* Required tasks:
1) In the neurology flashcards, a lesion of which gyrus causes Broca's aphasia?
2) Please carry on the neurology flashcards from the point where they stop.

* Excerpt provided:

********************

Neurology Flashcards
Define aphasia and list the 4 types
A disorder where a person has difficulty with their language and speech - the 4 types are:
1) Wernicke’s (receptive)
2) Broca’s (expressive)
3) Conduction
4) Global
What is Wernicke’s aphasia?
Due to a lesion of the superior temporal gyrus (supplied by the inferior division of the left MCA) - speech remains fluent but nonsensical - comprehension is impaired
What is Broca’s aphasia?
Due to a lesion of the inferior frontal gyrus (supplied by the superior division of the left MCA) - speech is non-fluent, laboured and halting w/ impaired repetition - comprehension is normal
What is Conduction aphasia?
Classically due to a stroke affecting the arcuate fasciculus (conneection between Wernicke’s and Broca’s areas) - speech is fluent but repetition is poor, aware that they are making mistakes - comprehension is normal
What is Global aphasia?
Large lesion affecting the superior temporal gyrus, inferior frontal gyrus and arcuate fasciculus - severe expressive and receptive aphasia
Define an Arnold-Chiari malformation
This is the downwards herniation of the cerebellar tonsils through the foramen magnum - may be congenital or acquired through trauma
Arnold-Chiari malformation features
Non-communicating hydrocephalus (CSF outflow obstruction), headache, syringomyelia
Define ataxia
Poor muscle control resulting in uncoordinated movements
Define Ataxia telangiectasia
An autosomal recessive primary immunodeficiency
Ataxia telangiectasia features
Cerebellar ataxia, telangiectasia, IgA deficiency, typically presents in early childhood w/ abnormal movements
Define Autonomic dysreflexia
A clinical syndrome which occurs in pts who have a spinal cord injury at, or above T6 spinal level. In response to a noxious stimulus below the level of the spinal cord injury (commonly faecal impaction or urinary retention), there is massive reflex sympathetic discharge. This results in vasoconstriction and hypertension. However, due to the lesion in the spinal cord, this sympathetic response cannot be regulated by the brain.

********************

* Extracted entries:
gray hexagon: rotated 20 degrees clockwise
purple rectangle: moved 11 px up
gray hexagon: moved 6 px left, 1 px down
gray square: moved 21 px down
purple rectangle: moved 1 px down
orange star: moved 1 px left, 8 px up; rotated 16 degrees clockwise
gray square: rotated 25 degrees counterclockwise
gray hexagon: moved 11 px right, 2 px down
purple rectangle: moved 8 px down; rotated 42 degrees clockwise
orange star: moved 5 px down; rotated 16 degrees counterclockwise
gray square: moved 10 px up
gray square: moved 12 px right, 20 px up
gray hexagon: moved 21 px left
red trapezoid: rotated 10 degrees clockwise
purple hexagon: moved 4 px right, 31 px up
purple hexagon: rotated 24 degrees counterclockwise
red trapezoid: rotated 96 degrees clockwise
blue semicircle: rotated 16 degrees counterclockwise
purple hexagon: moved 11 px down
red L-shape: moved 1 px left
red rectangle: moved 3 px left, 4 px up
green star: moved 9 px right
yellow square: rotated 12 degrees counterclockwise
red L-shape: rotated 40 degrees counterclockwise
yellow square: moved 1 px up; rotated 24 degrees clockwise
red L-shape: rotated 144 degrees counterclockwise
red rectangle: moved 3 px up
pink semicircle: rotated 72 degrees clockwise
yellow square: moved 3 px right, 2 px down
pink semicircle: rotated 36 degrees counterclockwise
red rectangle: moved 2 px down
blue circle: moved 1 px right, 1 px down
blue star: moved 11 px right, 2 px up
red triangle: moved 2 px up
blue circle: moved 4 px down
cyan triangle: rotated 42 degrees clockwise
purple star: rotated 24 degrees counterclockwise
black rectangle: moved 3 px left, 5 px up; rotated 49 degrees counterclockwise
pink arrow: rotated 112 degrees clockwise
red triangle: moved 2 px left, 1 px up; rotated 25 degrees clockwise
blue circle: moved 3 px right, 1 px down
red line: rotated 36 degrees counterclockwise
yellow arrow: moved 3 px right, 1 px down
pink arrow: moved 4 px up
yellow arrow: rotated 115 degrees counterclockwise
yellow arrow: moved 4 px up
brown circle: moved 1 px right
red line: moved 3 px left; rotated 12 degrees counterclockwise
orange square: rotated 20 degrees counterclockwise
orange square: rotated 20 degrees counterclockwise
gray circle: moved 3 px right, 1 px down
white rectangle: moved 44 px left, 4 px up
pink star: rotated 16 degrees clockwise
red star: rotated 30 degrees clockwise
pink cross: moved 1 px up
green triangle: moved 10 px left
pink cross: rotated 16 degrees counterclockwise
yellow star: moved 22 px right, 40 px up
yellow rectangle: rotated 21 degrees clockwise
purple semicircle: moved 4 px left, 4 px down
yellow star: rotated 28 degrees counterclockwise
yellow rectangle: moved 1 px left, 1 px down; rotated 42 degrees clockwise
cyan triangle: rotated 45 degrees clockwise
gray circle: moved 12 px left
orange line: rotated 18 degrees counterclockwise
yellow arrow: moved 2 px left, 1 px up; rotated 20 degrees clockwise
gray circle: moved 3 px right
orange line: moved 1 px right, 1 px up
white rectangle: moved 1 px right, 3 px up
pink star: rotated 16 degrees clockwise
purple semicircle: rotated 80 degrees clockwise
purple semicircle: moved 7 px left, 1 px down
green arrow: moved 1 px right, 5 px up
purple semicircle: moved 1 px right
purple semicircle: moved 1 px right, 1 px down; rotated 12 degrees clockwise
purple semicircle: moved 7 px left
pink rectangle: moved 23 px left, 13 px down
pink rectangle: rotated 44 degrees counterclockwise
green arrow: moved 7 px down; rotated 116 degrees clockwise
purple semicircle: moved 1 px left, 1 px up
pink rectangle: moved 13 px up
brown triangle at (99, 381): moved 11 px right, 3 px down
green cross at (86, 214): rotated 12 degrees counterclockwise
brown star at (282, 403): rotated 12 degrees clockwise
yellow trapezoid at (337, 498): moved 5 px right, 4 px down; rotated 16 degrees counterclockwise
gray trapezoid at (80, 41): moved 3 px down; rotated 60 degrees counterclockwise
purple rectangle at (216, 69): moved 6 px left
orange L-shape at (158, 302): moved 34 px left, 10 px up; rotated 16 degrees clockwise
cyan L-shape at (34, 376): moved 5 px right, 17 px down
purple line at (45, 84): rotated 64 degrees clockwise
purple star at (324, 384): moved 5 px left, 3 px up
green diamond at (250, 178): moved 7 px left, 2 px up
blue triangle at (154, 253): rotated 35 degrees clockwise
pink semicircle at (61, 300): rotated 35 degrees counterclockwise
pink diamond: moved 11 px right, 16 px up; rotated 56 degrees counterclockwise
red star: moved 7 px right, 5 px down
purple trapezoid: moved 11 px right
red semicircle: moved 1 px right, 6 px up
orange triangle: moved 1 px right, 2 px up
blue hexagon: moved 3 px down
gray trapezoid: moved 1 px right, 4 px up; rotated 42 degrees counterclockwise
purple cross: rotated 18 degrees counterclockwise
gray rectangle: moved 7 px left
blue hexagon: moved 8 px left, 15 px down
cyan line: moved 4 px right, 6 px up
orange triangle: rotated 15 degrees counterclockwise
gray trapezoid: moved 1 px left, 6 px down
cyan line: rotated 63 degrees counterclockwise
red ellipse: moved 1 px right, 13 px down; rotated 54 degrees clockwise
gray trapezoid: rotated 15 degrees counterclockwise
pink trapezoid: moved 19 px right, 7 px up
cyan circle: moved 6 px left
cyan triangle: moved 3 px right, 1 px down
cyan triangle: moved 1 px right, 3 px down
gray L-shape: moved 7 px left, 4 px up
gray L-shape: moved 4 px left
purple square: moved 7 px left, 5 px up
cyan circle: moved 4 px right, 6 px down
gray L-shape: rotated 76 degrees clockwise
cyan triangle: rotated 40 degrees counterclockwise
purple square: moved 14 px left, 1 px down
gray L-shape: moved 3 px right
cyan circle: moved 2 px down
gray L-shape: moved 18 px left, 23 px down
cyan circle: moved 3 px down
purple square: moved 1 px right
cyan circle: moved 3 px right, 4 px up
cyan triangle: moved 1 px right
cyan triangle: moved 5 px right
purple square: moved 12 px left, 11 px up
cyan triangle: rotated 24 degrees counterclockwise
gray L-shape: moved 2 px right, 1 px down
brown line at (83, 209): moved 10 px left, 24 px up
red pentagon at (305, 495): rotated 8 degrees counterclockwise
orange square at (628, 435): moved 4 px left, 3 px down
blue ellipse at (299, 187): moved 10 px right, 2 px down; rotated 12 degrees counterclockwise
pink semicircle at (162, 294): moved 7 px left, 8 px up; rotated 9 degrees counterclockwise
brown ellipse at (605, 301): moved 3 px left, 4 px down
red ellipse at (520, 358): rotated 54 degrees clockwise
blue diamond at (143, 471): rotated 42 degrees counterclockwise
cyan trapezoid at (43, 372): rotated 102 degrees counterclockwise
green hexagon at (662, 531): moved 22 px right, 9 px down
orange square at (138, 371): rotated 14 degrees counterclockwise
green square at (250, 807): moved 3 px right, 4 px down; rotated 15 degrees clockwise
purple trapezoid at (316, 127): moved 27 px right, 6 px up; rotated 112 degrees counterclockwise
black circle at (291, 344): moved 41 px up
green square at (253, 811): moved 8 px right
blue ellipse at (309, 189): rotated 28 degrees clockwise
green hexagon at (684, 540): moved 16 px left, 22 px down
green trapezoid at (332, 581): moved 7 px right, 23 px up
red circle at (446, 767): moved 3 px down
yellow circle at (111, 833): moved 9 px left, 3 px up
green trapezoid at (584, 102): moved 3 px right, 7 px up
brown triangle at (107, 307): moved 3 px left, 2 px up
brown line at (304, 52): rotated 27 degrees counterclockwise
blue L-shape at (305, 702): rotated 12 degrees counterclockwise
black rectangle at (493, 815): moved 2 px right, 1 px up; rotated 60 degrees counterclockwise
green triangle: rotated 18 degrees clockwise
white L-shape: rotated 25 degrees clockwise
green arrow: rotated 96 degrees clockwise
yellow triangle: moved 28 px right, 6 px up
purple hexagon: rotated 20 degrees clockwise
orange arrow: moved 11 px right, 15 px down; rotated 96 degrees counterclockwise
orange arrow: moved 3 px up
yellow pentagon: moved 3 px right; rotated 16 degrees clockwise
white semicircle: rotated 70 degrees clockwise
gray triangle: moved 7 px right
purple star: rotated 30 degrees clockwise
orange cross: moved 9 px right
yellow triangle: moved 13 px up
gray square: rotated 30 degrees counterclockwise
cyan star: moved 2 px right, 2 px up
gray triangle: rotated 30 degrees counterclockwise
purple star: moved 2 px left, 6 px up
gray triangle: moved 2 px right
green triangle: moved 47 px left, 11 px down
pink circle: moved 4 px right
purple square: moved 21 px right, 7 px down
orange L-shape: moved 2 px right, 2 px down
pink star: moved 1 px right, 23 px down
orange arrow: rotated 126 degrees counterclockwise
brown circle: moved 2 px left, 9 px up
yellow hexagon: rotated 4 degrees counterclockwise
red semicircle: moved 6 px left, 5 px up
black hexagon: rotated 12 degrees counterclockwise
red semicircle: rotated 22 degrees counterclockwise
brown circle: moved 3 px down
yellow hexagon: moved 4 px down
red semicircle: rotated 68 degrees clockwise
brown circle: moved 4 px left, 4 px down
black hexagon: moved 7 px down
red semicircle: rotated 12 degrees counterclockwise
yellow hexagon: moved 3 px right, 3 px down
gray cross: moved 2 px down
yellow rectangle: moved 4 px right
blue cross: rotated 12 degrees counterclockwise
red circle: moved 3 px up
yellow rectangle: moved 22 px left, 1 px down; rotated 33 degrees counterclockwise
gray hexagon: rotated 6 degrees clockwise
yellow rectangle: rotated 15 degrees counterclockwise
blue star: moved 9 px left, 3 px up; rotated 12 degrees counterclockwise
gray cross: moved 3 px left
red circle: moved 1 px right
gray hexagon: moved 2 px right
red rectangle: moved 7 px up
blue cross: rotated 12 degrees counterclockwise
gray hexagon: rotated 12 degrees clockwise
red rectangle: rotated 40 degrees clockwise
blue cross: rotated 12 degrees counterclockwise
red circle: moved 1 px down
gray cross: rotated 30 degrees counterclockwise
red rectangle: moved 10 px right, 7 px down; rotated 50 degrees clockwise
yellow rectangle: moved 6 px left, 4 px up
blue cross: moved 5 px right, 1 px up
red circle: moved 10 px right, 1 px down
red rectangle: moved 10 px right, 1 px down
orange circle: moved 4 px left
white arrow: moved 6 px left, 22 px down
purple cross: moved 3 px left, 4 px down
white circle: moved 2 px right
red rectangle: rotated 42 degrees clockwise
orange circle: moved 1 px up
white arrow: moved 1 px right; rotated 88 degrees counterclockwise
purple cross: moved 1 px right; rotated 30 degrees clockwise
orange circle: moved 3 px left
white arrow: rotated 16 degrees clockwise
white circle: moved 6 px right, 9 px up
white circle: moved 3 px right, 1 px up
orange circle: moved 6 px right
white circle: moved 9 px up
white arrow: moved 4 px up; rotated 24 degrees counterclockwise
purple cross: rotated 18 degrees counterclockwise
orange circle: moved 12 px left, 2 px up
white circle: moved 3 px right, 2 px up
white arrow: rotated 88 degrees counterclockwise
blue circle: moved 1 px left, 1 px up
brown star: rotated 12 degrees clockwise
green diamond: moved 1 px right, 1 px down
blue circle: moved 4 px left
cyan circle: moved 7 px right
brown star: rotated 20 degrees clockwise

********************

* Results in order:
1) The inferior frontal gyrus.

2)
Above the level of injury, where neural connections are intact, parasympathetic activity via vagal stimulation tries to counteract this by causing vasodilation and bradycardia. However, this compensatory mechanism is only effective above the level of injury and cannot offset the hypertensive crisis occurring below it.
Autonomic dysreflexia features
Characterised by extreme hypertension, flushing and sweating above the level of the cord lesion, agitation, haemorrhagic stroke if HTN not treated
Autonomic dysreflexia management
Removal/control of the stimulus and treatment of any life-threatening HTN and/or bradycardia
Bell’s palsy features
Facial nerve palsy that DOES NOT spare the forehead, post-auricular pain, altered taste, dry eyes, hyperacusis
Bell’s palsy managment
All pts should receive oral prednisolone w/in 72 hours of symptom onset, eye care to avoid exposure keratopathy (prescribe artificial tears and eye lubricant, tape eye closed at bedtime), consider adding antivirals - if no improvement after 3 weeks then refer to ENT
Define Erb-Duchenne paralysis
Damage to the C5/6 roots in the brachial plexus (commonly by breech presentation) - causes winged scapular
Define Klumpke’s paralysis
Damage to T1 at the brachial plexus (usually due to traction) - causes a loss of intrinsic hand muscles
Brain abscess management
Surgery (craniotomy performed and the abscess cavity is debrided), IV abx (cephalosporin + metronidazole), dexamethasone to control ICP
Define Brown-Sequard syndrome
A lateral hemisection of the spinal cord
Brown-Sequard features
Ipsilateral weakness below the lesion, ipsilateral loss of proprioception and vibration sensation, contralateral loss of pain and temp (spinothalamic)
Define cataplexy
The sudden and transient loss of muscular tone caused by a strong emotion (ranging from buckling knees to collapse) - related to narcolepsy
Cerebellar syndrome features
DANISH = Dysdiadochokinesia, dysmetria, ataxia, nystagmus, intention tremor, speech disturbance, hypotonia
Causes of Cerebellar syndrome
Inherited (Freidreich’s ataxia, ataxia telangiectasia), cerebellar haemangioma, stroke, alcohol, MS, hypothyroidism, drugs (anti-epileptics, lead poisoning), paraneoplastic secondary to lung cancer
Define cerebral perfusion pressure
The net pressure gradient causing blood flow to the brain. A sharp rise in CPP may cause in a rise in ICP, a fall in CPP may result in cerebral ischaemia - calculated using:
CPP = mean arterial pressure - intracranial pressure
Where does CFS fill?
The space between the arachnoid and pia mater (subarachnoid space)
Where is CSF produced?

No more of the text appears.